Phenology Site!

Welcome to my Phenology blog spot for 2023, a spot in the woods I found close to campus just off a trail that cuts between the Burlington Country Club and a Bio-Research Complex. To get to this spot I walk down the bike path alongside Spear St, past the UVM Dairy Barn, and turn right onto a road that leads into the Bio-Research Complex. A snow-covered dirt path leads off into a strip of woods running parallel to the golf course, and I walk on this till I find my spot.

I first noticed this specific area earlier this year, I run a loop around the golf course that takes this path, and there’s a big, dead, white pine that sits just off the path in the woods.
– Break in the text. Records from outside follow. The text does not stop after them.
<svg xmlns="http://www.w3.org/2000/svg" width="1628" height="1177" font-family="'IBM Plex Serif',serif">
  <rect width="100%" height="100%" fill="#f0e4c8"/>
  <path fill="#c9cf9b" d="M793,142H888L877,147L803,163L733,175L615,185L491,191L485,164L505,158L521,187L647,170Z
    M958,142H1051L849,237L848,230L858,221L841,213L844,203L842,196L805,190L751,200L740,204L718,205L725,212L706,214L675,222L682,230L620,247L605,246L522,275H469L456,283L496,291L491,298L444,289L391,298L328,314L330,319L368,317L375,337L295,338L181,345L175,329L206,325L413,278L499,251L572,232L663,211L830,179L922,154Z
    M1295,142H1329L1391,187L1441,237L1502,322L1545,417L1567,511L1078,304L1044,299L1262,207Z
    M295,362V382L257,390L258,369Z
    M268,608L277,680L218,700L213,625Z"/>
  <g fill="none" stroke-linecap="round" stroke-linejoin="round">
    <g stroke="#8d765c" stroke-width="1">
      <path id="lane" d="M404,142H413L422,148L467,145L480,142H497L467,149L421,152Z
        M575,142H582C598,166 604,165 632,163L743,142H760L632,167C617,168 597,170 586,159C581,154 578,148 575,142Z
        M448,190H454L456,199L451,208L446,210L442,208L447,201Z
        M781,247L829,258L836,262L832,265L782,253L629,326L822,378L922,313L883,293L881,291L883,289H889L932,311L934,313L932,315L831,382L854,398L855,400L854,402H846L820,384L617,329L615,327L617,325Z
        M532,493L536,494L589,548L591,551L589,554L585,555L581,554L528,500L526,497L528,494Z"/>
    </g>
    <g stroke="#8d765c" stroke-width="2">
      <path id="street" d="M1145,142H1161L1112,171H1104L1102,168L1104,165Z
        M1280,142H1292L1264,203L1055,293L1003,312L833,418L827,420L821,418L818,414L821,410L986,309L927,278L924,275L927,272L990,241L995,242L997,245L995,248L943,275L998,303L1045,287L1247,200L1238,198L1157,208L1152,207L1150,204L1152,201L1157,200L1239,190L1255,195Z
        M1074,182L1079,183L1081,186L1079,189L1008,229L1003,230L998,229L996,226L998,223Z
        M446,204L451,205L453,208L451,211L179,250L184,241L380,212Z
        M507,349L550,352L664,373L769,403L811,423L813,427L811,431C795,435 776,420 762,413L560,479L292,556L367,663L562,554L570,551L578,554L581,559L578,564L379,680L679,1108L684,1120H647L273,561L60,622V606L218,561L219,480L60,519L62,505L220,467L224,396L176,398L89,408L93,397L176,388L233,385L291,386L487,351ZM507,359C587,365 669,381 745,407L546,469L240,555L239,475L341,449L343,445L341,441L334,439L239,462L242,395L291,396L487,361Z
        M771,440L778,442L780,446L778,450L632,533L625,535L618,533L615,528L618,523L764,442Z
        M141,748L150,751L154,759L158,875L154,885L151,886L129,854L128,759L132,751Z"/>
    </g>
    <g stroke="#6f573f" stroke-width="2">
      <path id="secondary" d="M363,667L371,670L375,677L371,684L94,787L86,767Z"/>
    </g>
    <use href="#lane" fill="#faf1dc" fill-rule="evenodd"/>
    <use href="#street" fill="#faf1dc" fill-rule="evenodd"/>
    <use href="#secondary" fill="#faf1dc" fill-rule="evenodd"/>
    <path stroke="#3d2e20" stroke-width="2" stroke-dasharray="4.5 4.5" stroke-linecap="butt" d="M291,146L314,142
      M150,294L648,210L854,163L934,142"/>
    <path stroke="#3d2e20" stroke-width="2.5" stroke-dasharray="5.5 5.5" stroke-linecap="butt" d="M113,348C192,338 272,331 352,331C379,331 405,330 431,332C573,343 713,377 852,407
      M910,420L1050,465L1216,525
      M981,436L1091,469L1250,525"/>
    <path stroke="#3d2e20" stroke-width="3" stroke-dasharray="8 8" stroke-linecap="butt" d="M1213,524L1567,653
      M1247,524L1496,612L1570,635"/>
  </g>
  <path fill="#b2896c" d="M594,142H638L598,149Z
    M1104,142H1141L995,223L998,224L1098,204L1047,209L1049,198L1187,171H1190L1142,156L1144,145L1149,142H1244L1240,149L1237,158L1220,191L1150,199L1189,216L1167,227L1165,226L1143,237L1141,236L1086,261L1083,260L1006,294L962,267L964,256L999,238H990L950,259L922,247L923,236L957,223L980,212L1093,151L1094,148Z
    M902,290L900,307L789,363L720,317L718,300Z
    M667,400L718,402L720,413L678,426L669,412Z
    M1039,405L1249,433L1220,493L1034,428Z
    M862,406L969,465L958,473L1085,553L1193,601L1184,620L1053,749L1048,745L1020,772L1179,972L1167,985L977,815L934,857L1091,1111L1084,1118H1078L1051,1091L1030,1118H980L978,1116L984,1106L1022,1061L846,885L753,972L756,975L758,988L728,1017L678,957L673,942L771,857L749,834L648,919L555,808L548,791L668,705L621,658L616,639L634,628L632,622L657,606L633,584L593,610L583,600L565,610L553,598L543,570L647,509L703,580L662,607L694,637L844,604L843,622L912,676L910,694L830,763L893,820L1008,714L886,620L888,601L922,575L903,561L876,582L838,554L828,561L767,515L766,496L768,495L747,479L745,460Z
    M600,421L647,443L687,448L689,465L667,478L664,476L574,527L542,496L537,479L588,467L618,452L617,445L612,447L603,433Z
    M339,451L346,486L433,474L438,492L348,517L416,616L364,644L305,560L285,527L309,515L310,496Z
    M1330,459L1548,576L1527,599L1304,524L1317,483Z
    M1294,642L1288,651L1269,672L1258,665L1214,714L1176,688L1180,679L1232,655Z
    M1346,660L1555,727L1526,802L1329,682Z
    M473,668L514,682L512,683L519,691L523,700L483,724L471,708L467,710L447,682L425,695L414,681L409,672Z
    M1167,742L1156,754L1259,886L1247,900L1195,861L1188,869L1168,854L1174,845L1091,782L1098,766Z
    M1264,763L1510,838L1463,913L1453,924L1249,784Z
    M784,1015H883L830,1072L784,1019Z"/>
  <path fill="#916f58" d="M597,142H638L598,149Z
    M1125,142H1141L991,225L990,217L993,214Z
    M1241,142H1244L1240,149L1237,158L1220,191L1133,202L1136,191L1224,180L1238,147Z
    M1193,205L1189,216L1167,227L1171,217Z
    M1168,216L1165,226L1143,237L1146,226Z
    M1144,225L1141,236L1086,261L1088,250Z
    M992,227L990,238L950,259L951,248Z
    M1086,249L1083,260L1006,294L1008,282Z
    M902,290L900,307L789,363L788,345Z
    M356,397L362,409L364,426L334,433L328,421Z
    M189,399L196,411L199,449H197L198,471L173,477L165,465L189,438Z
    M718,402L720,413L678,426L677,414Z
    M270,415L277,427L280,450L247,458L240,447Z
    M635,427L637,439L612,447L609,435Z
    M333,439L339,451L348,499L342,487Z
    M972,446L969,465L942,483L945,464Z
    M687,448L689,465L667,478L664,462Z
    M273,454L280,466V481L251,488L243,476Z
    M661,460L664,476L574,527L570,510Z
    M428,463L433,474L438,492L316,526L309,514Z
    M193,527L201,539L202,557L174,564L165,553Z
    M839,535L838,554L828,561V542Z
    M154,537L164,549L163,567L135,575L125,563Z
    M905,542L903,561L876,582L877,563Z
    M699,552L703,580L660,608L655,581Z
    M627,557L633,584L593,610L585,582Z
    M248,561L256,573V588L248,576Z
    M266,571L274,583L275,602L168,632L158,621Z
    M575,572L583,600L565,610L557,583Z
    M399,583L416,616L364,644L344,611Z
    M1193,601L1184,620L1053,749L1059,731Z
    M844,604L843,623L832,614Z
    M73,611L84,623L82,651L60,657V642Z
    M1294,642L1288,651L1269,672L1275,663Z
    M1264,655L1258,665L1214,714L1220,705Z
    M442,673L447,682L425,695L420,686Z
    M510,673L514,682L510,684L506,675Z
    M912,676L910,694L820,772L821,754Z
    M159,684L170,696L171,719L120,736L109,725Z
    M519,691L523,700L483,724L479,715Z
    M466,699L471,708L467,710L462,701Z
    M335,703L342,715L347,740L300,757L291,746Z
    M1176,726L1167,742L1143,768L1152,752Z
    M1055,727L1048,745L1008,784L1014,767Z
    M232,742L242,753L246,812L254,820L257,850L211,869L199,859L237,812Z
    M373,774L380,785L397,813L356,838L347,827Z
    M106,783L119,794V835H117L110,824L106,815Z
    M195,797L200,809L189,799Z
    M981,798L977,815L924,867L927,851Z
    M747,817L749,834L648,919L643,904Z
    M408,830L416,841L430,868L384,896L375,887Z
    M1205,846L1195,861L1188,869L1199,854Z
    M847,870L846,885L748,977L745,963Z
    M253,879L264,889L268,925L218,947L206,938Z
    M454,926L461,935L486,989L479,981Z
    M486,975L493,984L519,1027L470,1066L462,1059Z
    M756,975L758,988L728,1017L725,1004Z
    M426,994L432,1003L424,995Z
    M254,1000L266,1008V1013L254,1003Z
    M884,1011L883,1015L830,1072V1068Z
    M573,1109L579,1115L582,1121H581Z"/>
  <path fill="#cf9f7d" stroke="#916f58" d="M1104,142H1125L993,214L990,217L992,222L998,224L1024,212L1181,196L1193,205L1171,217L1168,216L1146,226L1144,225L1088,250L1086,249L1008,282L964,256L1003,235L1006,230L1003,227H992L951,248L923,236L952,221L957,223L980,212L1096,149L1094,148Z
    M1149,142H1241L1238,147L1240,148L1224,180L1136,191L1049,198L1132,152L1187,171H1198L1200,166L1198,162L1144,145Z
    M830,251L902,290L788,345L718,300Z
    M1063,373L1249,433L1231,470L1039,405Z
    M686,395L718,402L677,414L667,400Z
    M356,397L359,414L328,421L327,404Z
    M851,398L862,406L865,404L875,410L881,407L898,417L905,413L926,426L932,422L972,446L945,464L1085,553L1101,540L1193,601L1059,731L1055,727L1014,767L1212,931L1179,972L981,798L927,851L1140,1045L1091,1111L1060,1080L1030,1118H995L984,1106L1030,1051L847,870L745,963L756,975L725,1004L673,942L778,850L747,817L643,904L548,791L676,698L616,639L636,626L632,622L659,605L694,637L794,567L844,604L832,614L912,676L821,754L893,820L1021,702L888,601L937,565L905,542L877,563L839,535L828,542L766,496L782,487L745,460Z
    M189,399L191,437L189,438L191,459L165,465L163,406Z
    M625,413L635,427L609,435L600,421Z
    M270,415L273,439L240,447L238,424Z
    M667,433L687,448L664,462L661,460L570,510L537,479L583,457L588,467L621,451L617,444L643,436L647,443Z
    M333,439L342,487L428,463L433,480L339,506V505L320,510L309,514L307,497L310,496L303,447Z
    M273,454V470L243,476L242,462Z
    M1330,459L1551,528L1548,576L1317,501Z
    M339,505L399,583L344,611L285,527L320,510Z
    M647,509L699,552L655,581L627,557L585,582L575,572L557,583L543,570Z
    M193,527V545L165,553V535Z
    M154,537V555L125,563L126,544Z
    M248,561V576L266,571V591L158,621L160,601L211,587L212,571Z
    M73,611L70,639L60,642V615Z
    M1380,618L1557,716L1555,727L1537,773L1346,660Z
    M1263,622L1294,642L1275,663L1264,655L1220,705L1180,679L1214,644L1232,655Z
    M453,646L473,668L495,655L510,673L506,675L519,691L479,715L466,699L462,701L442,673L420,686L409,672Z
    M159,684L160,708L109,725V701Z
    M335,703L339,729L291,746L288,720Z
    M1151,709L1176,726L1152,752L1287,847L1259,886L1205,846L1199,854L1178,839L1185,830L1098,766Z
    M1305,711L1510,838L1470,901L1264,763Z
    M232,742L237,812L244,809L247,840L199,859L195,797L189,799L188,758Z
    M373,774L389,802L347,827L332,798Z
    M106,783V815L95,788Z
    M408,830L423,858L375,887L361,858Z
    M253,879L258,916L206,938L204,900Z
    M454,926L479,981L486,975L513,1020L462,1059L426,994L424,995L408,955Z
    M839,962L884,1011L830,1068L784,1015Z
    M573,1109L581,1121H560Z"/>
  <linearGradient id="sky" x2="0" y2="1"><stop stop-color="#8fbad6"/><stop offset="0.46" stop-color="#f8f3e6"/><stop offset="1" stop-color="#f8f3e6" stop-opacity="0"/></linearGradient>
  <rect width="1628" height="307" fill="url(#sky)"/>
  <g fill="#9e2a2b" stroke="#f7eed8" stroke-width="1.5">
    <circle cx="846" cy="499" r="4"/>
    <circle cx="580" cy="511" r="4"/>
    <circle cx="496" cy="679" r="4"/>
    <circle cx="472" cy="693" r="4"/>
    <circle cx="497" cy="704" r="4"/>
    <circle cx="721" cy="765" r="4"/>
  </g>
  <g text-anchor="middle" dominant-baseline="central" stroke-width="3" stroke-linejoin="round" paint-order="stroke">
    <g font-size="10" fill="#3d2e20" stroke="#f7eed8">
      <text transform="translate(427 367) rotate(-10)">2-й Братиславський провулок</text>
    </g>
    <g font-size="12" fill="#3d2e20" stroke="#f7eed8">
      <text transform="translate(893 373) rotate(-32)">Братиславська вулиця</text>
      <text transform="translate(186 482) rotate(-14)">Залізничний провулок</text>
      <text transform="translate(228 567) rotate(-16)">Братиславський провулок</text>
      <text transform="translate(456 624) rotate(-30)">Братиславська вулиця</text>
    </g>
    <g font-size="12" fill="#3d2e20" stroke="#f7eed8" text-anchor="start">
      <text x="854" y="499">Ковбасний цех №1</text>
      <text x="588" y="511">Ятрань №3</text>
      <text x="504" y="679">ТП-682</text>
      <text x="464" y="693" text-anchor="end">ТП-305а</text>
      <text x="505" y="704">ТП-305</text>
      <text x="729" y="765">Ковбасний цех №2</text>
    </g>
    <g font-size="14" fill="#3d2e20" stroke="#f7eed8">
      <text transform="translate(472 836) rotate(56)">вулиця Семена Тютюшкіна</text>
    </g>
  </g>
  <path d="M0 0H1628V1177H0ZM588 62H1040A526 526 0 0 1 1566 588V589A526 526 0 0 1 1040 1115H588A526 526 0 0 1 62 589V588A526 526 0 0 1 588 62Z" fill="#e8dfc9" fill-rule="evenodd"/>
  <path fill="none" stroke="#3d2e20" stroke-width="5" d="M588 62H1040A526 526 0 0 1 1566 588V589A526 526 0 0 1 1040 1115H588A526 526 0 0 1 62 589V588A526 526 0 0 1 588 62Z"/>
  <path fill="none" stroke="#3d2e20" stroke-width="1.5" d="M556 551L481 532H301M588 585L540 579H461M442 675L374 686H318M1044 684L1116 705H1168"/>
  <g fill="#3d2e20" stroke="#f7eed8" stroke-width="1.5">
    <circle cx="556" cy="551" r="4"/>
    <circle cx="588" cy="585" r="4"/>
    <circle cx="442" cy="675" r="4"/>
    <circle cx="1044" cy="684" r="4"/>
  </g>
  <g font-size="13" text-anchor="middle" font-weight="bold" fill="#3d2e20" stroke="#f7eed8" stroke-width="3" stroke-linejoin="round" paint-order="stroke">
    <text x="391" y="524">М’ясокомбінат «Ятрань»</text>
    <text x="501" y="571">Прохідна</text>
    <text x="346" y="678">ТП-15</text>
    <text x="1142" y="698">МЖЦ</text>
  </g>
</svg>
It’s short but wide and has a lot of branches coming out of the trunk around my shoulder height, so it looks a little out of place where it’s surrounded by smaller hardwood trees like striped maples and basswood.
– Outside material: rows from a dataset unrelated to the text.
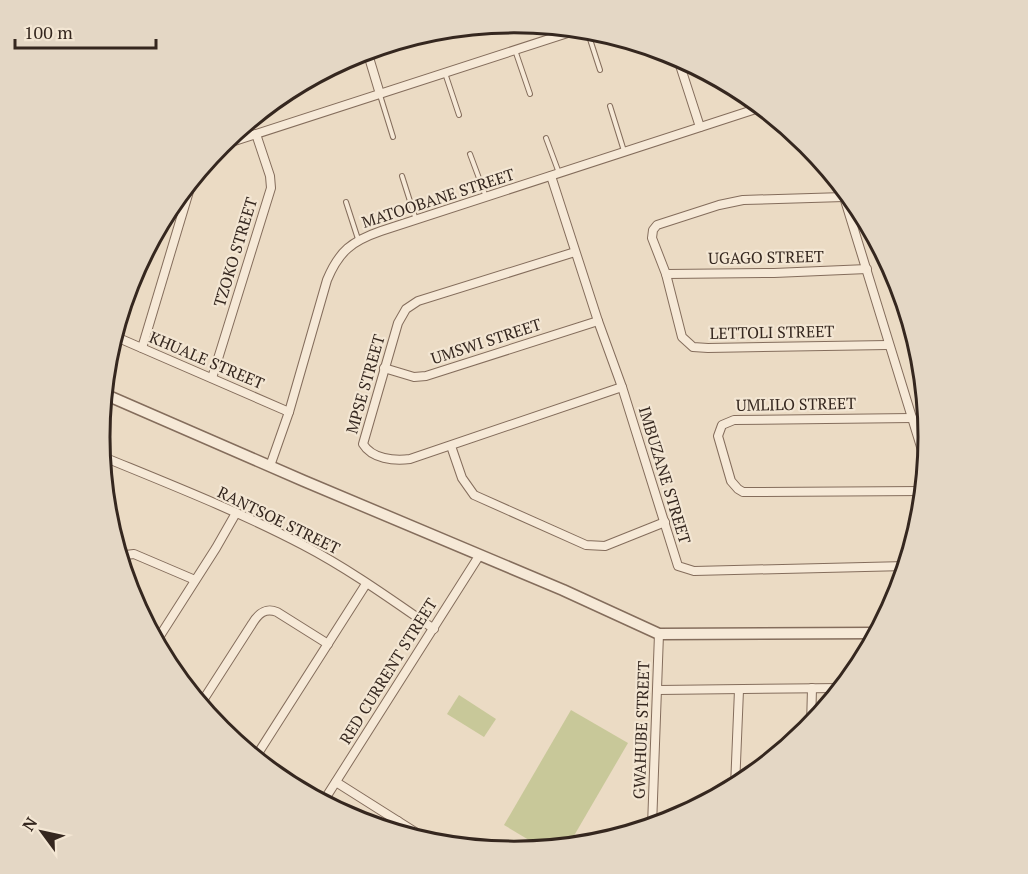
<svg xmlns="http://www.w3.org/2000/svg" width="1028" height="874" font-family="'PT Serif',serif">
  <style>
    .green { fill: #c8c899 }
    .lines { fill: none; stroke-linecap: round; stroke-linejoin: round }
    .service-casing { stroke: #846d5c; stroke-width: 6 }
    .minor-casing { stroke: #846d5c; stroke-width: 10 }
    .tertiary-casing { stroke: #846d5c; stroke-width: 13 }
    .service { stroke: #f6e9d7; stroke-width: 4 }
    .minor { stroke: #f6e9d7; stroke-width: 8 }
    .tertiary { stroke: #f6e9d7; stroke-width: 10 }
    .labels { text-anchor: middle; dominant-baseline: central; stroke-width: 4.5; stroke-linejoin: round; paint-order: stroke }
    .street-label { font-size: 16px; fill: #35271f; stroke: #f3e6d3 }
    .rim { fill: none; stroke: #35271f; stroke-width: 3 }
  </style>
  <rect width="100%" height="100%" fill="#ebdbc4"/>
  <!-- green -->
  <g class="green">
    <polygon points="459,695 496,719 484,737 447,714"/>
    <polygon points="571,710 628,743 568,846 544,849 504,825"/>
  </g>
  <g class="lines">
    <defs>
      <g id="service">
        <polyline points="587,30 600,70"/>
        <polyline points="515,50 530,94"/>
        <polyline points="445,73 459,115"/>
        <polyline points="380,95 393,137"/>
        <polyline points="610,106 624,151"/>
        <polyline points="546,138 559,173"/>
        <polyline points="470,154 486,197"/>
        <polyline points="402,176 416,220"/>
        <polyline points="346,202 358,239"/>
      </g>
      <g id="minor">
        <polyline points="367,51 380,94"/>
        <polyline points="677,56 700,127"/>
        <polyline points="219,146 580,29"/>
        <polyline points="551,176 598,321 622,387 678,566 694,571 906,566"/>
        <polyline points="840,184 926,463"/>
        <polyline points="844,197 743,200 719,205 657,225 653,230 652,238 666,274 682,337 693,347 708,348 888,345"/>
        <path d="M575 252 418 301 406 309 398 323 363 444C372 459 394 461 410 459L622 387"/>
        <polyline points="666,274 774,273 867,269"/>
        <polyline points="114,336 289,412"/>
        <polyline points="142,348 193,178"/>
        <polyline points="384,368 414,377 426,376 598,321"/>
        <polyline points="212,378 271,188 270,176 256,134"/>
        <polyline points="912,418 734,420 722,425 718,436 731,481 738,489 743,492 923,491"/>
        <polyline points="451,446 462,478 474,495 586,545 605,546 665,522"/>
        <path d="M101 456C169 484 238 511 303 545 349 569 392 600 434 629"/>
        <path d="M270 466 289 412 327 280C339 251 352 241 381 231L762 107"/>
        <polyline points="120,560 126,555 134,554 195,580"/>
        <polyline points="156,642 216,548 236,513"/>
        <polyline points="658,690 842,688"/>
        <path d="M200 705 252 624C258 614 265 607 277 612L328 644"/>
        <polyline points="811,726 812,688"/>
        <polyline points="255,758 366,584"/>
        <polyline points="336,782 434,844"/>
        <polyline points="735,787 739,690"/>
        <polyline points="323,802 479,556"/>
        <polyline points="652,826 659,634"/>
        <polyline points="391,831 398,821"/>
      </g>
      <polyline id="tertiary" points="104,394 304,481 563,590 659,634 877,633"/>
    </defs>
    <!-- service casing -->
    <use href="#service" class="service-casing"/>
    <!-- minor casing -->
    <use href="#minor" class="minor-casing"/>
    <!-- tertiary casing -->
    <use href="#tertiary" class="tertiary-casing"/>
    <!-- service -->
    <use href="#service" class="service"/>
    <!-- minor -->
    <use href="#minor" class="minor"/>
    <!-- tertiary -->
    <use href="#tertiary" class="tertiary"/>
  </g>
  <g class="labels">
    <!-- street labels -->
    <g class="street-label">
      <text transform="translate(438 198) rotate(-18)">MATOOBANE STREET</text>
      <text transform="translate(235 252) rotate(-73)">TZOKO STREET</text>
      <text transform="translate(766 257) rotate(-1)">UGAGO STREET</text>
      <text transform="translate(772 332) rotate(-1)">LETTOLI STREET</text>
      <text transform="translate(486 341) rotate(-18)">UMSWI STREET</text>
      <text transform="translate(207 360) rotate(23)">KHUALE STREET</text>
      <text transform="translate(365 384) rotate(-74)">MPSE STREET</text>
      <text transform="translate(796 404) rotate(-1)">UMLILO STREET</text>
      <text transform="translate(665 475) rotate(73)">IMBUZANE STREET</text>
      <text transform="translate(279 520) rotate(26)">RANTSOE STREET</text>
      <text transform="translate(388 671) rotate(-58)">RED CURRENT STREET</text>
      <text transform="translate(641 730) rotate(-88)">GWAHUBE STREET</text>
    </g>
  </g>
  <!-- crop -->
  <path d="M0 0H1028V874H0ZM110 437a404 404 0 1 1 808 0a404 404 0 1 1-808 0Z" fill="#e4d7c5" fill-rule="evenodd"/>
  <path class="rim" d="M110 437a404 404 0 1 1 808 0a404 404 0 1 1-808 0Z"/>
  <!-- north arrow -->
  <g transform="translate(42 832) rotate(303)" stroke="#f3e6d3" stroke-width="4.5" paint-order="stroke">
  <path d="M0-4.5L10 22L0 15L-10 22Z" fill="#35271f"/>
  <text y="-9" font-size="16" font-weight="bold" text-anchor="middle" fill="#35271f">N</text>
  </g>
  <!-- scale -->
  <path d="M15 39v9h141v-9" fill="none" stroke="#35271f" stroke-width="3"/>
  <text x="24" y="39" font-size="18" fill="#35271f" stroke="#f3e6d3" stroke-width="4.5" paint-order="stroke">100 m</text>
</svg>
This spot has been visited by more than just me when I get there. My phone died in the middle of my trip so I didn’t get pictures, but squirrel tracks surround the bottom of the tree, and the snow is slightly dug up at the base, where scattered walnut shells are lying, remnants of the squirrel finding it’s hidden food for winter.

In the area around I see the distinctive red berries of the Japanese Barberry, an invasive plant that has thrived in the Northeast. The red berries are the only color I can spot in the brown and white, other than a patch of yellow snow left by what looks to be a deer that has left behind tracks. As I leave, snow starts falling a bit more heavily, and continues for a while longer, likely covering up the tracks that I saw, and burying the squirrel’s winter stores even farther under the inches of snow that already cover up the ground.